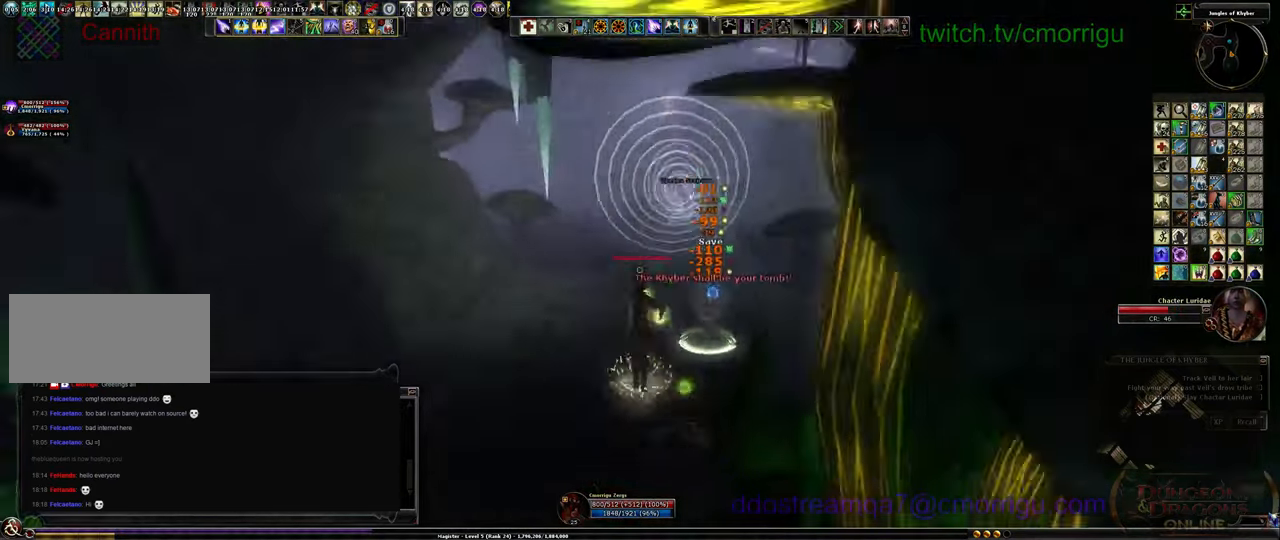
{"keys": ["s"], "events": []}
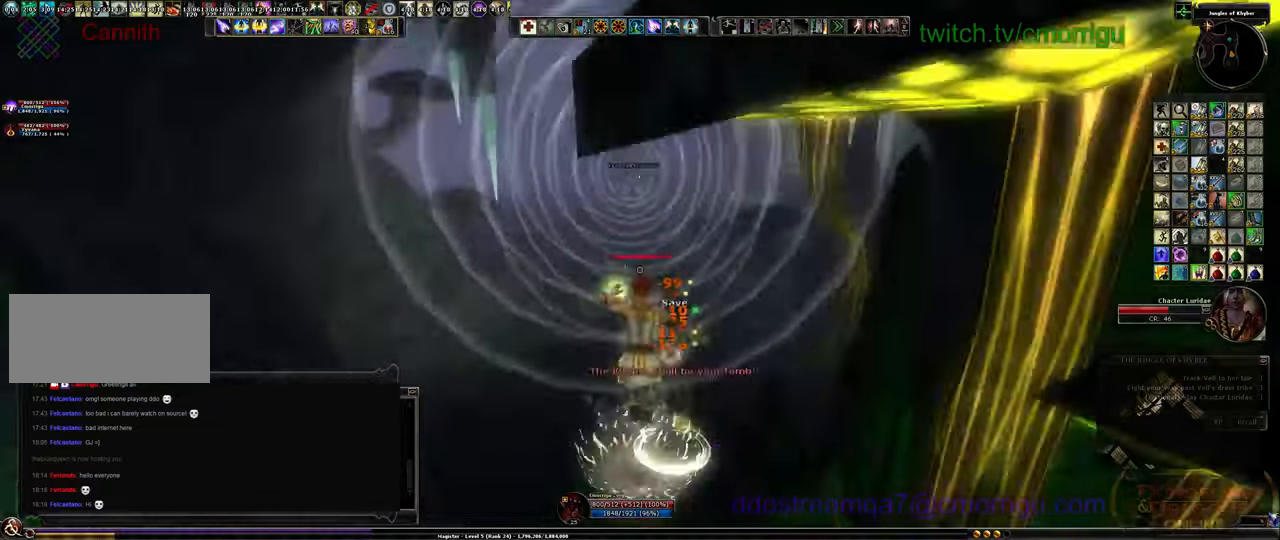
{"keys": ["s"], "events": [[200, "a", "down"], [500, "a", "up"]]}
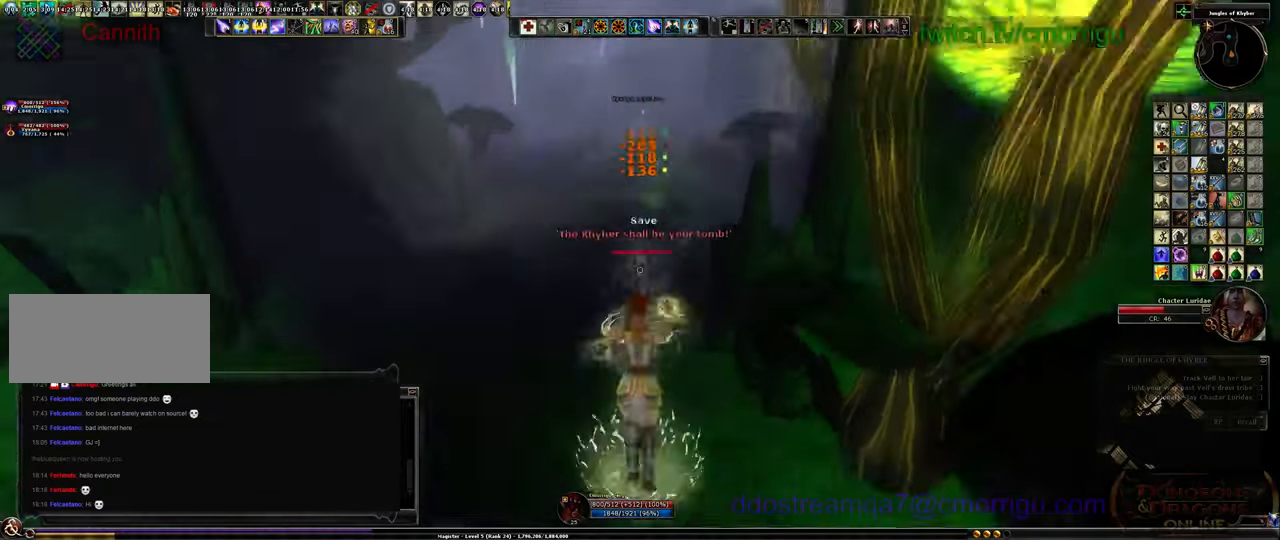
{"keys": ["a", "s"], "events": [[366, "a", "down"]]}
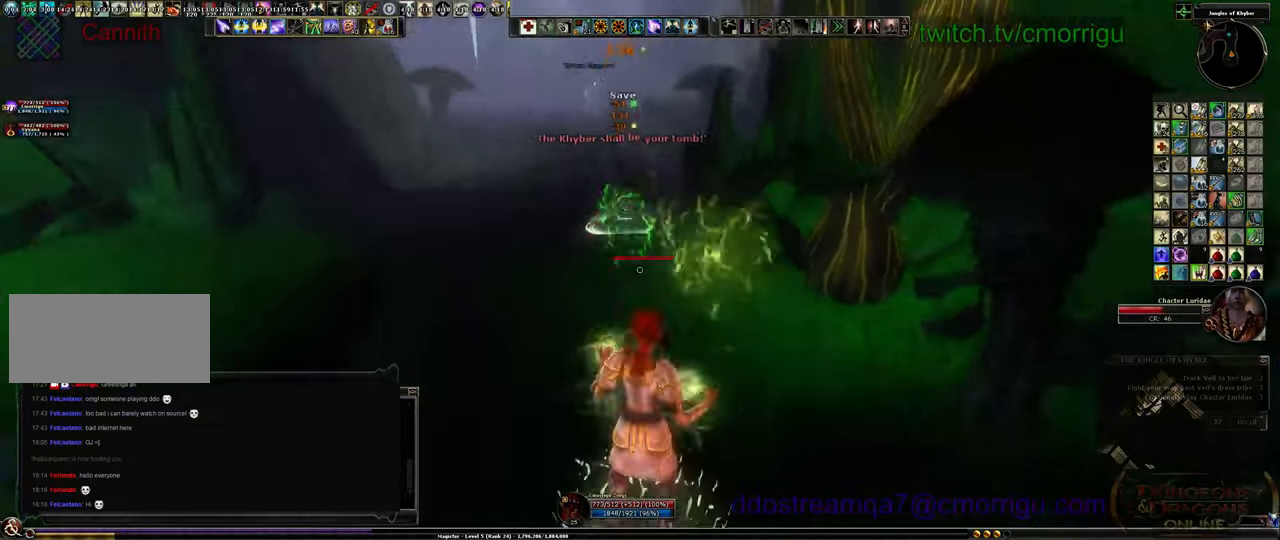
{"keys": [], "events": [[66, "a", "up"], [466, "s", "up"]]}
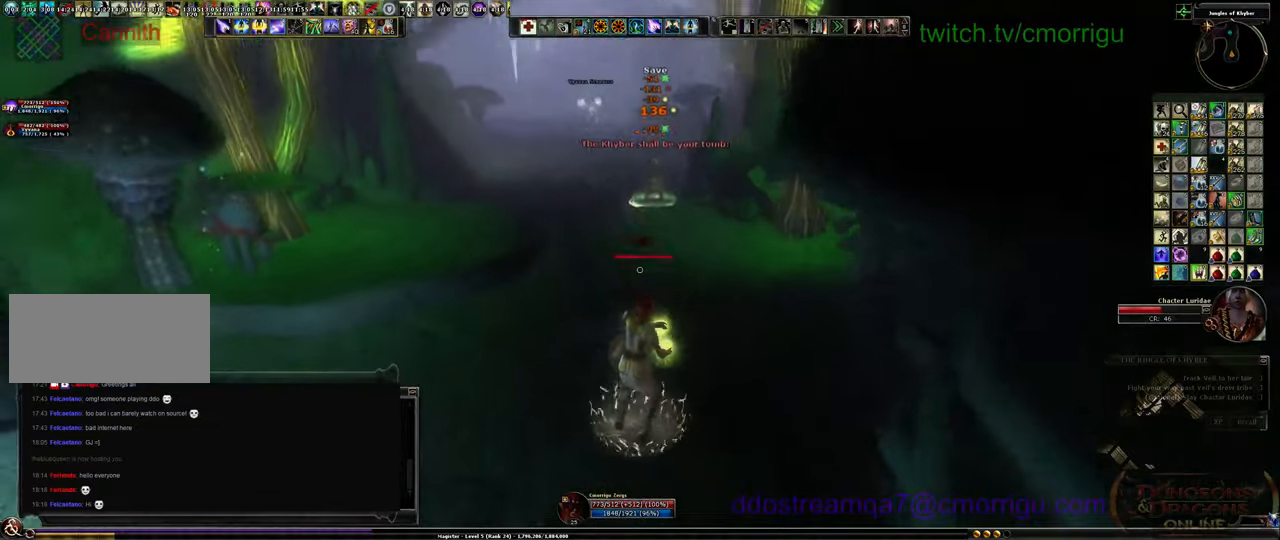
{"keys": ["a"], "events": [[166, "a", "down"]]}
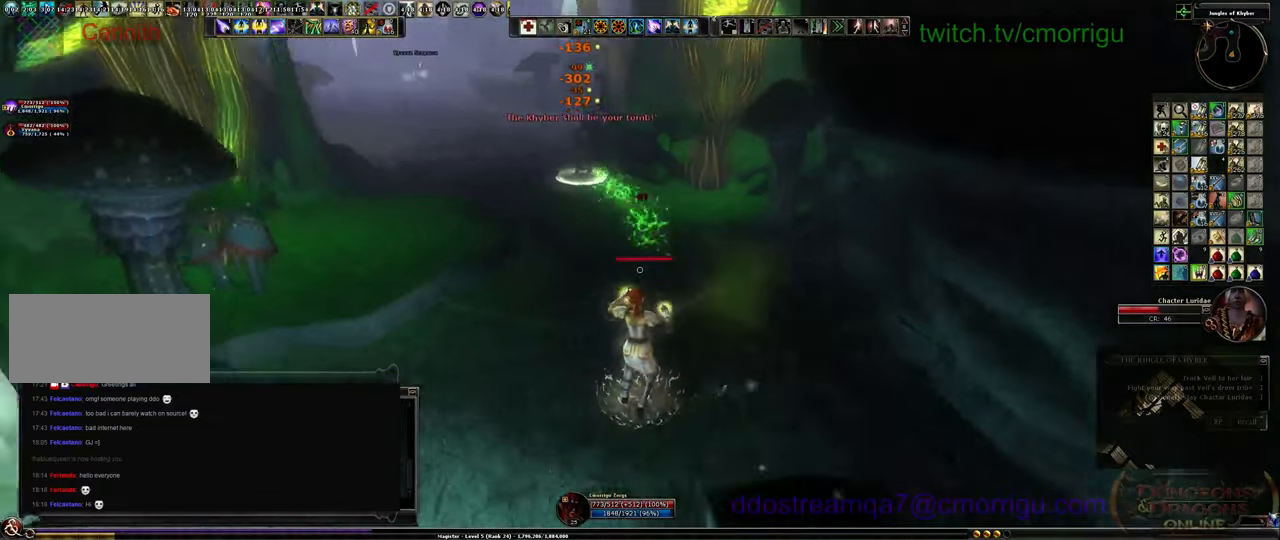
{"keys": ["a", "w"]}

* **Your goal**
For each line in the records that contains the word "events", make a copy.

* **Output**
{"keys": ["s"], "events": []}
{"keys": ["s"], "events": [[200, "a", "down"], [500, "a", "up"]]}
{"keys": ["a", "s"], "events": [[366, "a", "down"]]}
{"keys": [], "events": [[66, "a", "up"], [466, "s", "up"]]}
{"keys": ["a"], "events": [[166, "a", "down"]]}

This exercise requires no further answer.